For now, we fuse only value window function calls and window aggregations. (We probably won’t need to fuse scalar window functions for a long time.)
For now, we can fuse value window function calls and window aggregations where the
A. partition by
B. order by
C. window frame
D. ignore nulls for value window functions and distinct for window aggregations
are all the same. (See extract_options
.)
(Later, we could improve this to only need A. to be the same. This would require
much more code changes, because then we’d have to blow up ValueWindowExpr
.
TODO: As a much simpler intermediate step, at least we should ignore options that
don’t matter. For example, we should be able to fuse a lag
that has a default
frame with a first_value
that has some custom frame, because lag
is not
affected by the frame.)
Note that we fuse value window function calls and window aggregations separately.
§Implementation
At a high level, what we are going to do is look for Maps with more than one window function calls, and for each Map
- remove some groups of window function call expressions from the Map’s
scalars
; - insert a fused version of each group;
- insert some expressions that decompose the results of the fused calls;
- update some column references in
scalars
: those that refer to window function results that participated in fusion, as well as those that refer to columns that moved around due to removing and inserting expressions. - insert a Project above the matched Map to permute columns back to their original places.

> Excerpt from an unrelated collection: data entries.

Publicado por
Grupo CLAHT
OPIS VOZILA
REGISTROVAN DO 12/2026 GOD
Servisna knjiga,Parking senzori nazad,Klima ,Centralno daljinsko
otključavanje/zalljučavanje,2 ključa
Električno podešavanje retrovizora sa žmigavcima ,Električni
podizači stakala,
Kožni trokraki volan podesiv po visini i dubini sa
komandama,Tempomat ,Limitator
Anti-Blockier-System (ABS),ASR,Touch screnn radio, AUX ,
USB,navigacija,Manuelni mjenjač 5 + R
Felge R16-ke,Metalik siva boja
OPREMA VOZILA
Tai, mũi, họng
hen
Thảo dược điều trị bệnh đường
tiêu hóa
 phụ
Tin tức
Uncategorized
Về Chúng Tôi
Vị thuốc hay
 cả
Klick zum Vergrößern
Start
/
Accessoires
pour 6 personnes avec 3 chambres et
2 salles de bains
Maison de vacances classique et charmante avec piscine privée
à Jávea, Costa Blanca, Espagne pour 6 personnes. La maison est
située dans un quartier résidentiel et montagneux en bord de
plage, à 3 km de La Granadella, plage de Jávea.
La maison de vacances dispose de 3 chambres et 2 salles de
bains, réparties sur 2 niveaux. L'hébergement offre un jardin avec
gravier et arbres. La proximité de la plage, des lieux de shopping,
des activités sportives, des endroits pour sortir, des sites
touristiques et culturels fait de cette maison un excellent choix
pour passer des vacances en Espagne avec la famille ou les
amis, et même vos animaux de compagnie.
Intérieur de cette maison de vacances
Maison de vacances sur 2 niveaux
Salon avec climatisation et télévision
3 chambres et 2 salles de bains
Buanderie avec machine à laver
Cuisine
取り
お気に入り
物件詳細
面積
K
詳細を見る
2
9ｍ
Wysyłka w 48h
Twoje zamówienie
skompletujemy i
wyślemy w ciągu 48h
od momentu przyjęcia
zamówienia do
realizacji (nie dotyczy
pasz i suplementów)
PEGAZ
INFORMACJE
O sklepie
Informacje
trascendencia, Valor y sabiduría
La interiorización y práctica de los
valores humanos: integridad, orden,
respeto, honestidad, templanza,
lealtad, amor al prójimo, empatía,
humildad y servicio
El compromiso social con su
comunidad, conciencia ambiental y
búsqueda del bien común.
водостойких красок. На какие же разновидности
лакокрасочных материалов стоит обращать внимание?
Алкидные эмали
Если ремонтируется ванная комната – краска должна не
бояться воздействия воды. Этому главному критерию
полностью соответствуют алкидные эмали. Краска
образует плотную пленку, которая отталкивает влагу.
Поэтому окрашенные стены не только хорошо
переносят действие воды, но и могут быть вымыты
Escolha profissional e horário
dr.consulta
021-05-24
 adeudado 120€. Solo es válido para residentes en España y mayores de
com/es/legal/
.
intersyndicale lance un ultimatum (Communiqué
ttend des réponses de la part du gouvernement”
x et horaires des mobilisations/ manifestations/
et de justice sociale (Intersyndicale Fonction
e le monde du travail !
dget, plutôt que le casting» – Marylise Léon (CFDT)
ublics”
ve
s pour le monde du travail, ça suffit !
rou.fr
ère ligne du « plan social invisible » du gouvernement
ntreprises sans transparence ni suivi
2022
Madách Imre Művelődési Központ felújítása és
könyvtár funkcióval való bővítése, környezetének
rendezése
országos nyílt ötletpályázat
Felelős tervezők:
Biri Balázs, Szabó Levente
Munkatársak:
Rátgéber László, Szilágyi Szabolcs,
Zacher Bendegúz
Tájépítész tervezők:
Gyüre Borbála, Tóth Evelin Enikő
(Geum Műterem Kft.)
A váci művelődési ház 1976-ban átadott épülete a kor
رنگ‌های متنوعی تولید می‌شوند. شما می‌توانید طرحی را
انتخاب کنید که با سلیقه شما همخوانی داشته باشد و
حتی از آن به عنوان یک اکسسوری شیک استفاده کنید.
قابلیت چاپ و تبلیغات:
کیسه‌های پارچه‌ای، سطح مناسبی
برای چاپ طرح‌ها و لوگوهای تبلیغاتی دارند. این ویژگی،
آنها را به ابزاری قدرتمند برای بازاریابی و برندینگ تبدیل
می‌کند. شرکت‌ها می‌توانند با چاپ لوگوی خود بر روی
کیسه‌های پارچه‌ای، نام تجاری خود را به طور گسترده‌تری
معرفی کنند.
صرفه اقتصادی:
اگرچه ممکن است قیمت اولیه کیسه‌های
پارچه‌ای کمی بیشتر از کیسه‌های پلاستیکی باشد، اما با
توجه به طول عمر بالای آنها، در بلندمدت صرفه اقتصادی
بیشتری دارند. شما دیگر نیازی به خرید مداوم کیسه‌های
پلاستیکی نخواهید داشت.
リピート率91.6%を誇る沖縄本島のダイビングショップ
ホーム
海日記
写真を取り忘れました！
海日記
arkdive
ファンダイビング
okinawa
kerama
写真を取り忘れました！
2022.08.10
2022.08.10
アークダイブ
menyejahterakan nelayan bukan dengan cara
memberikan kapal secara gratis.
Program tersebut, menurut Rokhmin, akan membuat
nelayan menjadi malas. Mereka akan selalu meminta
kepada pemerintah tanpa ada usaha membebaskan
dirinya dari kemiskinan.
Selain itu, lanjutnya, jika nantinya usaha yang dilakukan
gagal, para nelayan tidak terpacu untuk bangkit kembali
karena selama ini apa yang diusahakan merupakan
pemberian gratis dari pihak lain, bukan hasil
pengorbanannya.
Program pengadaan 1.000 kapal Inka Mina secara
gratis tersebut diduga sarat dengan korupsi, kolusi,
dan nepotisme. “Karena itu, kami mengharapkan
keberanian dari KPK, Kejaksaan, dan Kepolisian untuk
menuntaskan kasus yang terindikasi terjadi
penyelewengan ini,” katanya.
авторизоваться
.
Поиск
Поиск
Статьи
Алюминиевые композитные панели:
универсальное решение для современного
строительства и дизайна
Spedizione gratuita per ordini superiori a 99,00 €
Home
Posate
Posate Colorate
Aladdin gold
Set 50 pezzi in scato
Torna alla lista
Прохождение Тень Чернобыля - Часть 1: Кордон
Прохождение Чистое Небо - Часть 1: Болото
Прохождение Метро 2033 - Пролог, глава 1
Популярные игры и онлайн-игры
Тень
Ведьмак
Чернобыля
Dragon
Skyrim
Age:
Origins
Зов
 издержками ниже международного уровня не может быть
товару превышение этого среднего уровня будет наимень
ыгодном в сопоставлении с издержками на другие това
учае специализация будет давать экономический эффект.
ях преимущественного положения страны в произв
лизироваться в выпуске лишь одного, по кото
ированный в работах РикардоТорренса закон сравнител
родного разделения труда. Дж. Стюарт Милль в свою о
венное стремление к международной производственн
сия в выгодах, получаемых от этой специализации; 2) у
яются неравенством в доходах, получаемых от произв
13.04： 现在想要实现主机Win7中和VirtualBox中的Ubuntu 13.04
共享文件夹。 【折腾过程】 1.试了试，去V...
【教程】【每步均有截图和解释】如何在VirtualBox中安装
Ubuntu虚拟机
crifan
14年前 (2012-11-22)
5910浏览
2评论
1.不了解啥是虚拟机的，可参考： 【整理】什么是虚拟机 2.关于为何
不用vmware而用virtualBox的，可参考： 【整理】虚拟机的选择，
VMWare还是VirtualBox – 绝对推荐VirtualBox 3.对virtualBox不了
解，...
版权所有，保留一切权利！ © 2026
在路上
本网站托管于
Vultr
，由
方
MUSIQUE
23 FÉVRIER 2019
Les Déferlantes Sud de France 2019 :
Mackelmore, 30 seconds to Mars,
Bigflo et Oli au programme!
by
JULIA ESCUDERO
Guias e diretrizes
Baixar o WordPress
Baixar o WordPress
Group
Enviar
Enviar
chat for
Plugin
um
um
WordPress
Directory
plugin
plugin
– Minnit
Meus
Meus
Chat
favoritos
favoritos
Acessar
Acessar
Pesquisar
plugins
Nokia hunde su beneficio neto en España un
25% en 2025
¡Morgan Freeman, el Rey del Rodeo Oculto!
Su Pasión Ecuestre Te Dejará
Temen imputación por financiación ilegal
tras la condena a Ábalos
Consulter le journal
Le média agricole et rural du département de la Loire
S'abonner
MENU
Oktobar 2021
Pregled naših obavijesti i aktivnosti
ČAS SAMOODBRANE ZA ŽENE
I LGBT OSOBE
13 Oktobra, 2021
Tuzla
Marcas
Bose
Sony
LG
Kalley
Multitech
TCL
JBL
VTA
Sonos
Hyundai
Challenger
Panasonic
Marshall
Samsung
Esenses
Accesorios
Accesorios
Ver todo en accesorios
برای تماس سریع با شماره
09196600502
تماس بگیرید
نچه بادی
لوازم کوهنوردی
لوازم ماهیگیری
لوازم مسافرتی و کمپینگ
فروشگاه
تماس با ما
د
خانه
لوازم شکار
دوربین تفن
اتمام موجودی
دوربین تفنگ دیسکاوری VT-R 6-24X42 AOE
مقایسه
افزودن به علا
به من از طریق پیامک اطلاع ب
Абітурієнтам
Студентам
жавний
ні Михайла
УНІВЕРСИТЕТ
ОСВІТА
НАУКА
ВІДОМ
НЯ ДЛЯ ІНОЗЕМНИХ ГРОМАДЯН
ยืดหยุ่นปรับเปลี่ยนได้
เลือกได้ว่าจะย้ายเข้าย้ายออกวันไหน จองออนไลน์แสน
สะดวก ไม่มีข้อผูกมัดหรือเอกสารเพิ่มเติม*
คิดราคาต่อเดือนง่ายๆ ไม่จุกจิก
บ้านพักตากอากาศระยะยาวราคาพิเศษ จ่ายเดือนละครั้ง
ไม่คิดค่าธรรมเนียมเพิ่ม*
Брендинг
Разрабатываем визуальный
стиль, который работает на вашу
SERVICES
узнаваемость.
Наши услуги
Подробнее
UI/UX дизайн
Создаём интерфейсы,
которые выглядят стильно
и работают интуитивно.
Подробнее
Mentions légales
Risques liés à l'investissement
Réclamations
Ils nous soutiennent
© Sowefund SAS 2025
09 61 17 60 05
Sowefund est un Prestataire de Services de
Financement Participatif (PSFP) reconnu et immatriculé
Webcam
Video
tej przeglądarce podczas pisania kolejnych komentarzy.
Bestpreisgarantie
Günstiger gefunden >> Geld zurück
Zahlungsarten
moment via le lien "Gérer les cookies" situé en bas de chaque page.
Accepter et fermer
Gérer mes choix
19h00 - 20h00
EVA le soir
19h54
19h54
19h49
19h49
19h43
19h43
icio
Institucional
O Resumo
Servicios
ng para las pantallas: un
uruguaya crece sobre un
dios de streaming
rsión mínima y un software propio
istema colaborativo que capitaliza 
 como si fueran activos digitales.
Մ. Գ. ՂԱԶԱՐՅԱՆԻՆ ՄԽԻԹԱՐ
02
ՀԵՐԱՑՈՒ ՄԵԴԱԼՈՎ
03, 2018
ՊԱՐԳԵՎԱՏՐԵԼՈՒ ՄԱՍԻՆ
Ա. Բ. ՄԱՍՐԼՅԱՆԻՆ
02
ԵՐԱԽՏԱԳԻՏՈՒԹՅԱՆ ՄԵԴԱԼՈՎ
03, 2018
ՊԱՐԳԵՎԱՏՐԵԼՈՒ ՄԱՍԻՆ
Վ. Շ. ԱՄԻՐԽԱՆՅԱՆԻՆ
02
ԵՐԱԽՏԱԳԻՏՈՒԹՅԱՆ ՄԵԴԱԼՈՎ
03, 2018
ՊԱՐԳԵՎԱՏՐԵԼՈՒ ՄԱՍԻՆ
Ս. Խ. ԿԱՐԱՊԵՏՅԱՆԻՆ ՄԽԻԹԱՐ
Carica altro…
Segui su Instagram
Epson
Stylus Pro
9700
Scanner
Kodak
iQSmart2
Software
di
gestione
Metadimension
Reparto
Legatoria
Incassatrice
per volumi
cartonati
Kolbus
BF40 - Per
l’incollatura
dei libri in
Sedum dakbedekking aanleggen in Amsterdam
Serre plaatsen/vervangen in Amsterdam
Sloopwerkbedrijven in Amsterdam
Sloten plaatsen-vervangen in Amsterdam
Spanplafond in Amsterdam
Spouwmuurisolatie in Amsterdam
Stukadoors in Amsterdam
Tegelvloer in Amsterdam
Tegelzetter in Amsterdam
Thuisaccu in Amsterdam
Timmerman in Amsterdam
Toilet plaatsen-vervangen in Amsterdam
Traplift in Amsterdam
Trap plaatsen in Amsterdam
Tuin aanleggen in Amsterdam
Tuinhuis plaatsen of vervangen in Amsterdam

It would be tempting to find groups simply by taking a list of all window function calls
and calling group_by
with a key function that extracts the above A. B. C. D. properties,
but a complication is that the possible groups that we could theoretically fuse overlap.
This is because when forming groups we need to also take into account column references
that point inside the same Map. For example, imagine a Map with the following scalar
expressions:
C1, E1, C2, C3, where
- E1 refers to C1
- C3 refers to E1. In this situation, we could either
- fuse C1 and C2, and put the fused expression in the place of C1 (so that E1 can keep referring to it);
- or fuse C2 and C3. However, we can’t fuse all of C1, C2, C3 into one call, because then there would be no appropriate place for the fused expression: it would have to be both before and after E1.
So, how we actually form the groups is that, keeping track of a list of non-overlapping groups,
we go through scalars
, try to put each expression into each of our groups, and the first of
these succeed. When trying to put an expression into a group, we need to be mindful about column
references inside the same Map, as noted above. A constraint that we impose on ourselves for
sanity is that the fused version of each group will be inserted at the place where the first
element of the group originally was. This means that the only condition that we need to check on
column references when adding an expression to a group is that all column references in a group
should be to columns that are earlier than the first element of the group. (No need to check
column references in the other direction, i.e., references in other expressions that refer to
columns in the group.)